### INPUT MATERIAL:
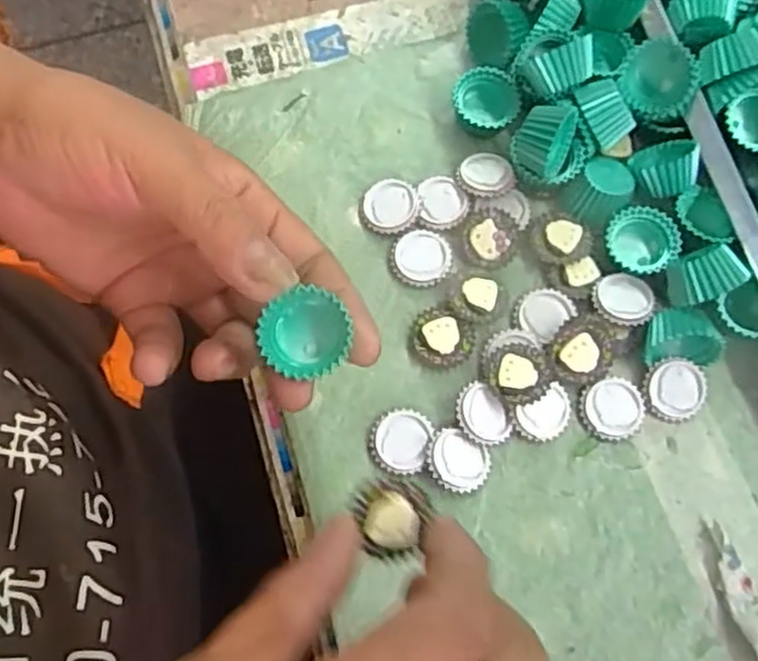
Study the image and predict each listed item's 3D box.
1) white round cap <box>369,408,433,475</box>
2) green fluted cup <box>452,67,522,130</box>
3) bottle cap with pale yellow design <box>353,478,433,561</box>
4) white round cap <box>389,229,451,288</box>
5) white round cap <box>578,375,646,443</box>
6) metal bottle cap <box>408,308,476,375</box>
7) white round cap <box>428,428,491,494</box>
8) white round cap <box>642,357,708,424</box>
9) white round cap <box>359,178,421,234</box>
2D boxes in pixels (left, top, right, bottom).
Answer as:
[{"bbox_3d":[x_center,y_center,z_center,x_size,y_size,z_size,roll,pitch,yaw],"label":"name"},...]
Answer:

### TASK GOAL:
Each line above with the word "white" needs to be copied.

### RESULT OF THIS EXERCISE:
1) white round cap <box>369,408,433,475</box>
4) white round cap <box>389,229,451,288</box>
5) white round cap <box>578,375,646,443</box>
7) white round cap <box>428,428,491,494</box>
8) white round cap <box>642,357,708,424</box>
9) white round cap <box>359,178,421,234</box>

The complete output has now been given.